◆ **EXTRACT**:
★ ★ ★ ★ ★

In more basic terms, the AE service identifies missing or inconsistent shards and repairs them (it’s a DIFF process).

AE can only perform its heroism when there is at least one copy of the shard still available.

AE will not compare or repair hot shards, meaning that the shard can’t have active writes. Hot shards are more prone to change, and at any given moment, arrival of new data affects AE’s digest comparison.

Quorums for reading and writing

If there are n replicas, every write must be confirmed by w nodes to be considered successful, and we must query at least r nodes for each read. As long as w + r > n, we expect to get an up-to-date value when reading, because at least one of the r nodes we’re reading from must be up to date. Reads and writes that obey these r and w values are called quorum reads and writes.

Normally, reads and writes are always sent to all n replicas in parallel. The parameters w and r determine how many nodes we wait for.

What’s more, w and r are configurable, which means if the system is write heavy, we can set smaller w to reduce replication complexity.

Limitations of Quorum Consistency

Even w + r > n, sometimes READ still gets stale values:

If a sloppy quorum is used, the n will change, which break the w + r > n rule.
If two writes occur concurrently, it is not clear which one happened first. If we choose use timestamp to pick the winner, the clock skew will make replicas inconsistent.

in leader-based strategy, leader will decide which is winner then send it to all replicas, but leaderless means every replica can has its own thought.
If a write happens concurrently with a read, the write may be reflected on only some of the replicas.
If a write succeeded on some replicas but failed on others and overall succeeded on fewer than w replicas, it is not rolled back on the replicas where it succeeded.
If a node carrying a new value fails, and its data is restored from a replica carrying an old value, the number of replicas storing the new value may fall below w, breaking the quorum condition.

Monitoring staleness

Even if your application can tolerate stale reads, you need to be aware of the health of your replication. If it falls behind significantly, it should alert you so that you can investigate the cause.

For leader-based replication, the database typically exposes metrics for the replication lag, which you can feed into a monitoring system. This is possible because writes are applied to the leader and to followers in the same order, and each node has a position in the replication log (the number of writes it has applied locally). By subtracting a follower’s current position from the leader’s current position, you can measure the amount of replication lag.

For leaderless replication, there is no fixed order in which writes are applied, which makes monitoring more difficult. Moreover, if the database only uses read repair (no anti-entropy), there is no limit to how old a value might be — if a value is only infrequently read, the value returned by a stale replica may be ancient.

For leaderless, we can write only partial replicas, so the write log in one replica cannot represent the actual write order for the whole system.

Sloppy Quorums and Hinted Handoff

A network interruption can easily cut off a client from a large number of database nodes. Although those nodes are alive, and other clients may be able to connect to them, to a client that is cut off from the database nodes, they might as well be dead. In this situation, it’s likely that fewer than w or r reachable nodes remain, so the client can no longer reach a quorum.

There are two choices:

let all write and read fail
accept write for now, but write it to some nodes that are reachable but aren’t among the original n quorum

The second choice is called sloppy quorum.

For example originally we choice 10 nodes from [1, …, 10], and if some machines are not reachable ([1, 2, 3, 4]), we write to [5, …, 10, 11*, 12*, 13*, 14*].

★ ★ ★ ★ ★

◆ **DATA**:

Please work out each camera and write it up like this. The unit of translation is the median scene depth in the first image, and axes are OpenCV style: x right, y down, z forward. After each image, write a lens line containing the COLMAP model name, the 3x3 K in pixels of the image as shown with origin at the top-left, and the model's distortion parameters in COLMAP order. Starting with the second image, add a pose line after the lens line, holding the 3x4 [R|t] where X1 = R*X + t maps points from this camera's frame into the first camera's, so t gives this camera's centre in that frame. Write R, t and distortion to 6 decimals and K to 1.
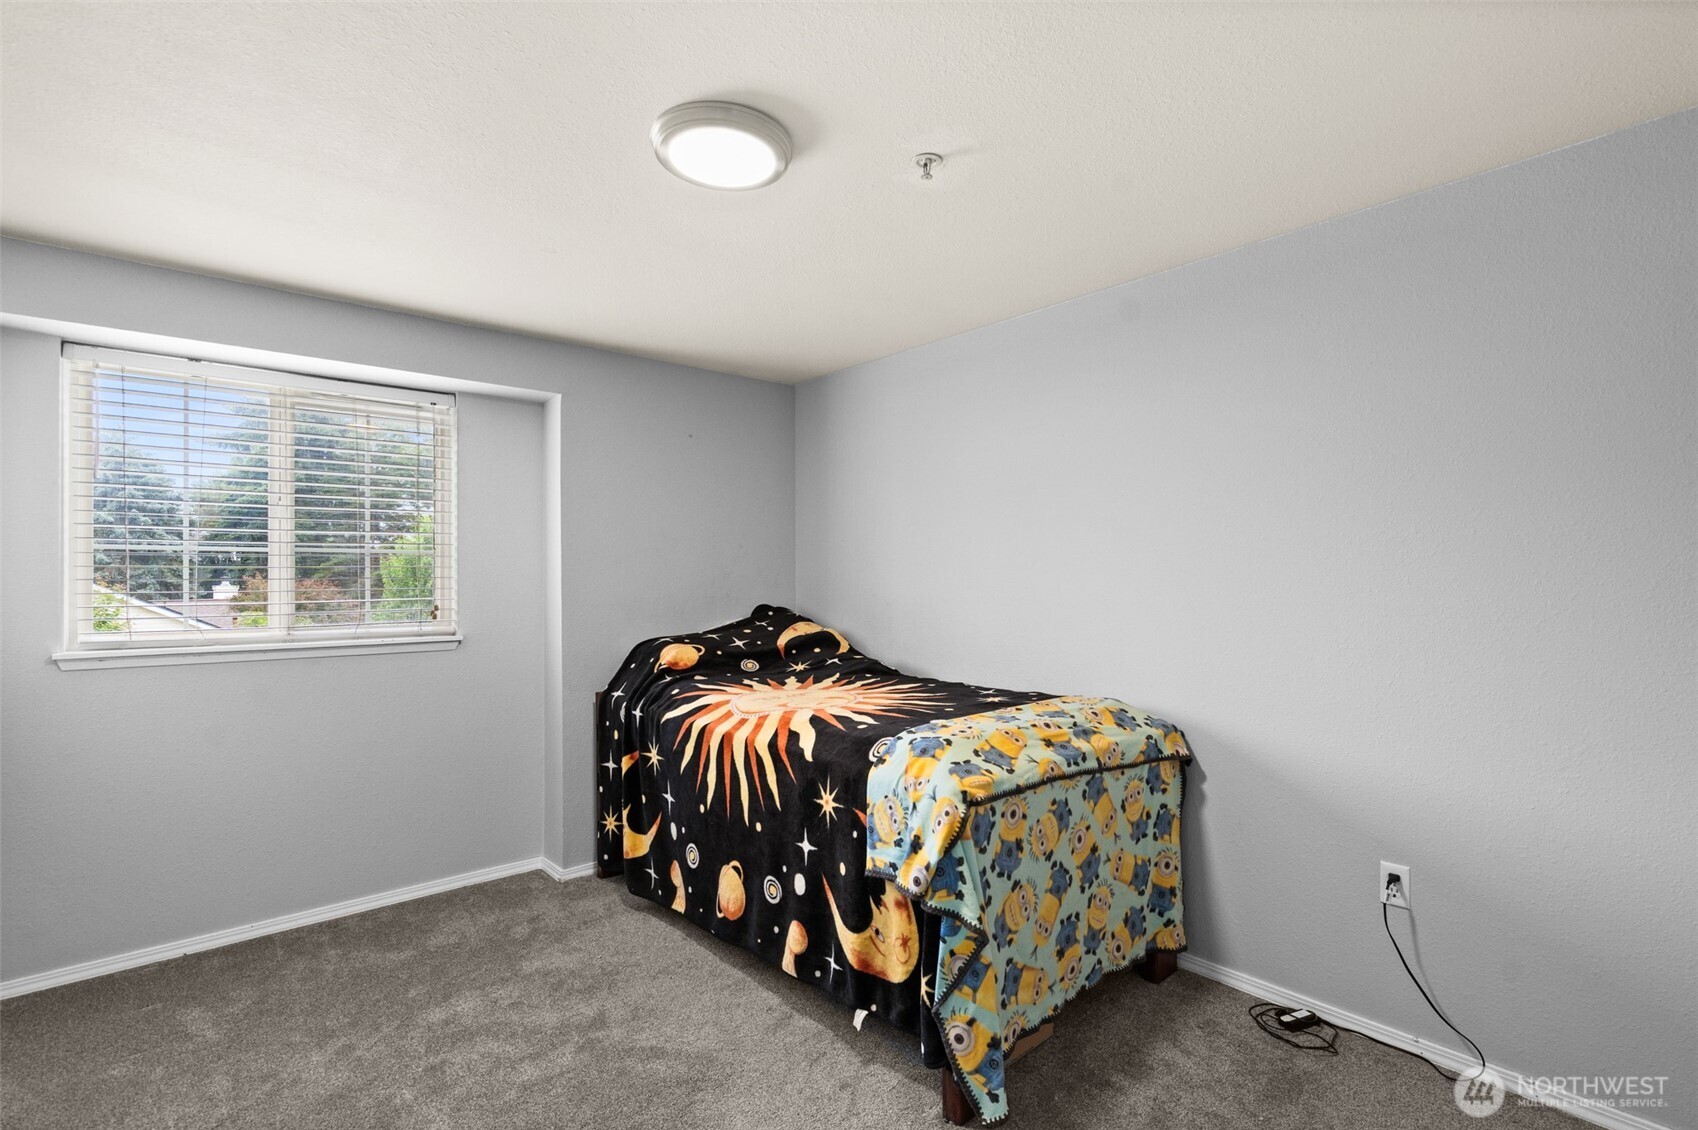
lens RADIAL K [[784.6, 0, 855.1], [0, 784.6, 567.9], [0, 0, 1]] dist [-0.007304, 0.002664]
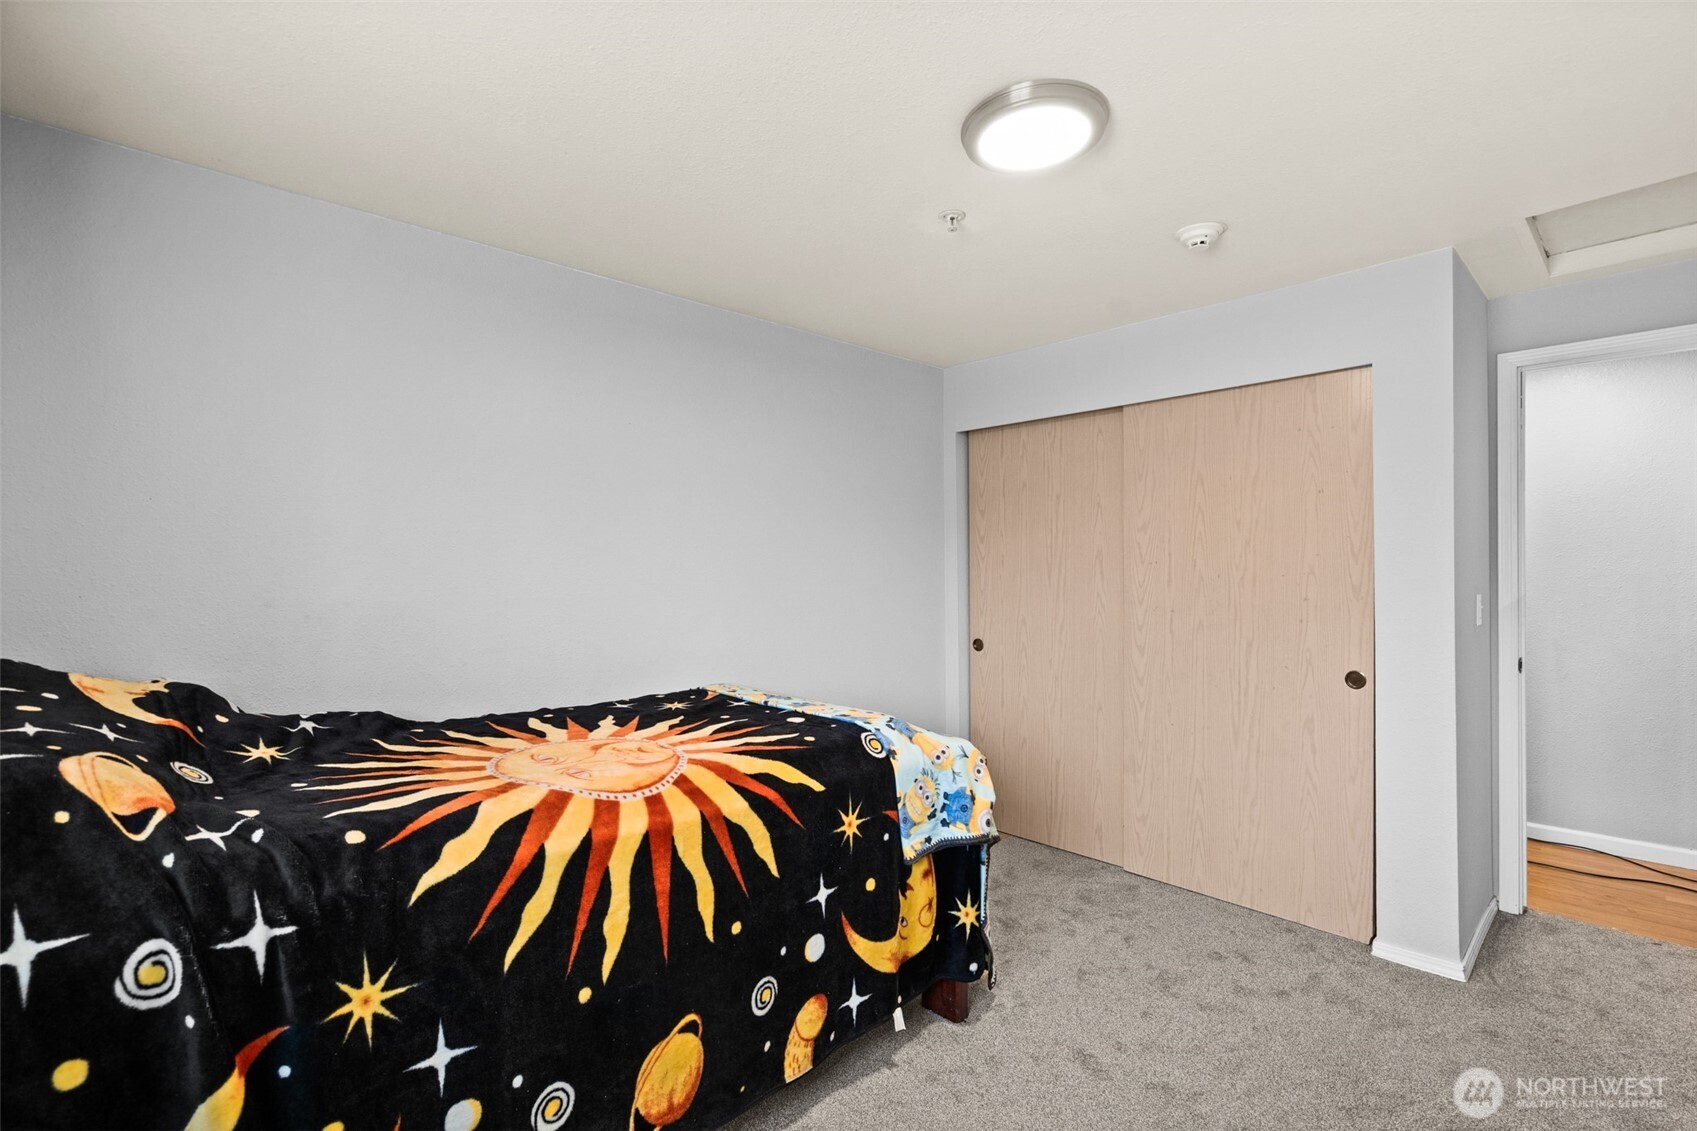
lens RADIAL K [[784.1, 0, 848.4], [0, 784.1, 571.4], [0, 0, 1]] dist [-0.007304, 0.002664]
pose [[-0.054268, 0.025067, 0.998212, -0.918181], [-0.005647, 0.999661, -0.025410, 0.034130], [-0.998510, -0.007016, -0.054108, 1.039396]]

★ ★ ★ ★ ★

◆ **DIRECTIONS FOR THIS TASK**: Extract the passage in the replication notes above from "Normally, reads and" to "make replicas inconsistent.".

◆ **ANSWER FOR THIS EXERCISE**:
Normally, reads and writes are always sent to all n replicas in parallel. The parameters w and r determine how many nodes we wait for.

What’s more, w and r are configurable, which means if the system is write heavy, we can set smaller w to reduce replication complexity.

Limitations of Quorum Consistency

Even w + r > n, sometimes READ still gets stale values:

If a sloppy quorum is used, the n will change, which break the w + r > n rule.
If two writes occur concurrently, it is not clear which one happened first. If we choose use timestamp to pick the winner, the clock skew will make replicas inconsistent.